Bu sebepledir ki, Meclis açıldığında bütün Türkiye oradadır: Tarık Zafer’in belirttiği gibi, fesli Osmanlı modernistleri, liberaller, inkılapçılar, Bolşevik sempatizanı solcular, üniformalı askerler, sarıklı hocalar, kavuklu Alevi dedeleri, mahalli kıyafetleriyle Kürt şeyh ve aşiret reisleri...
İhtilal Meclisi
Bütün Türkiye orada olduğu için, “meşruiyet” İstanbul’dan Ankara’ya geçmiştir; bu topraklarda meşru otorite artık Ankara’dır.
Mustafa Kemal genelgesinde bu Meclis’in Osmanlı Mebusan Meclisi gibi sadece “yasama ve denetim” yapan normal bir parlamento olmayacağını da belirtir. TBMM “fevkalade selahiyete sahip”tir, “kuvvetler birliği” ilkesine dayanır; yasama, yürütme ve yargı erkleri Meclis’in elindedir.
Fransız İhtilali’ndeki Konvansiyon Meclisi gibi, mutlak yetkili bir İhtilal Meclisi”dir.
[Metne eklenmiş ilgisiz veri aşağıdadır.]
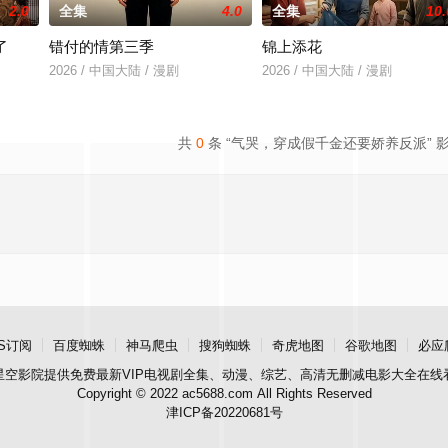
2.0
全集
4.0
全集
10.
了
错付的情第三季
锦上添花
2026 / 中国大陆 / 漫剧
2026 / 中国大陆 / 漫剧
共
0
条 “气哭，穿成假千金还要娇养反派” 
S订阅
百度蜘蛛
神马爬虫
搜狗蜘蛛
奇虎地图
谷歌地图
必应
星空影院
提供免费最新VIP电视剧全集、动漫、综艺、高清无删减电影大全在线
Copyright © 2022 ac5688.com All Rights Reserved
津ICP备20220681号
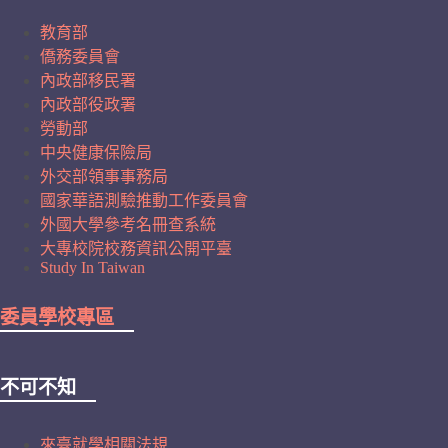
教育部
僑務委員會
內政部移民署
內政部役政署
勞動部
中央健康保險局
外交部領事事務局
國家華語測驗推動工作委員會
外國大學參考名冊查系統
大專校院校務資訊公開平臺
Study In Taiwan
委員學校專區
不可不知
來臺就學相關法規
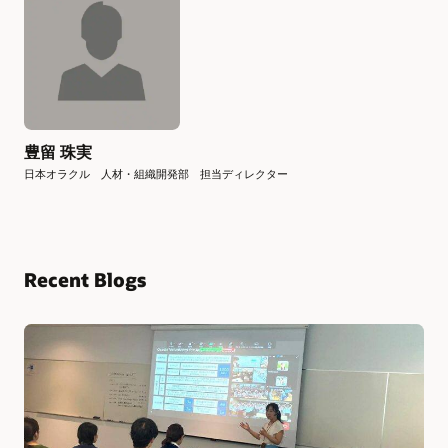
豊留 珠実
日本オラクル 人材・組織開発部 担当ディレクター
Recent Blogs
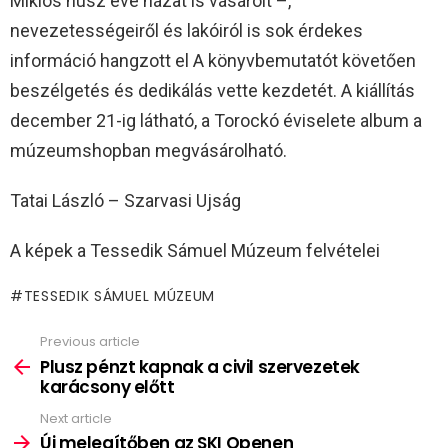
Miklós húsz éve házat is vásárolt –,
nevezetességeiről és lakóiról is sok érdekes
információ hangzott el A könyvbemutatót követően
beszélgetés és dedikálás vette kezdetét. A kiállítás
december 21-ig látható, a Torockó éviselete album a
múzeumshopban megvásárolható.
Tatai László – Szarvasi Ujság
A képek a Tessedik Sámuel Múzeum felvételei
TESSEDIK SÁMUEL MÚZEUM
Previous article
See
more
Plusz pénzt kapnak a civil szervezetek
karácsony előtt
Next article
Új melegítőben az SKI Openen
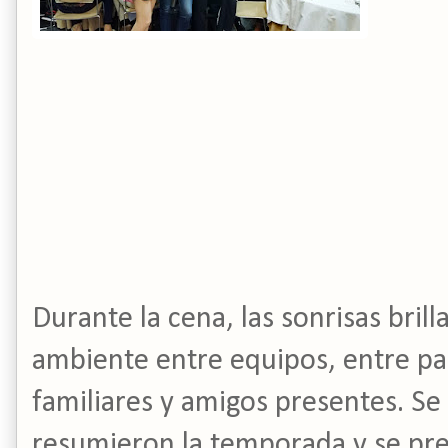
Durante la cena, las sonrisas brill
ambiente entre equipos, entre p
familiares y amigos presentes. Se
resumieron la temporada y se pres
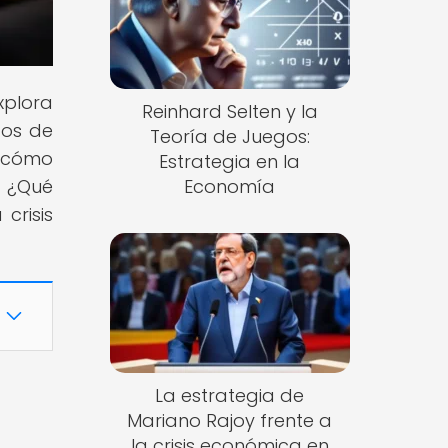
xplora
Reinhard Selten y la
ofos de
Teoría de Juegos:
e cómo
Estrategia en la
. ¿Qué
Economía
crisis
La estrategia de
Mariano Rajoy frente a
la crisis económica en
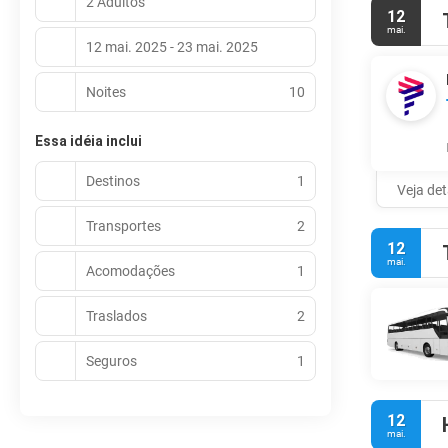
2 Adultos
12
mai.
12 mai. 2025 - 23 mai. 2025
Noites
10
Essa idéia inclui
Destinos
1
Veja de
Transportes
2
12
mai.
Acomodações
1
Traslados
2
Seguros
1
12
mai.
Anayasa kitaplarındaki ‘kurucu meclis’lerden de yetkilidir. İstiklal Mahkemeleri eliyle yargı erkine de sahiptir mesela. Meclis’in İstiklal Mahkemeleri karşısında sinmesi, sonraki dönemlerdedir. Birinci Meclis, İstiklal Mahkemeleri’ni sıkı bir denetim altında tutmuştur. Hatta Meclis bir yargıtay gibi bu mahkemelerin kararlarını bozmuş, değiştirmiştir.
Meşruluğun temeli
Meclis’in demokratlığı çoksesli olmasından, milleti bütünüyle temsil etmesinden ve iktidarı sıkı bir şekilde denetlemesinden gelir.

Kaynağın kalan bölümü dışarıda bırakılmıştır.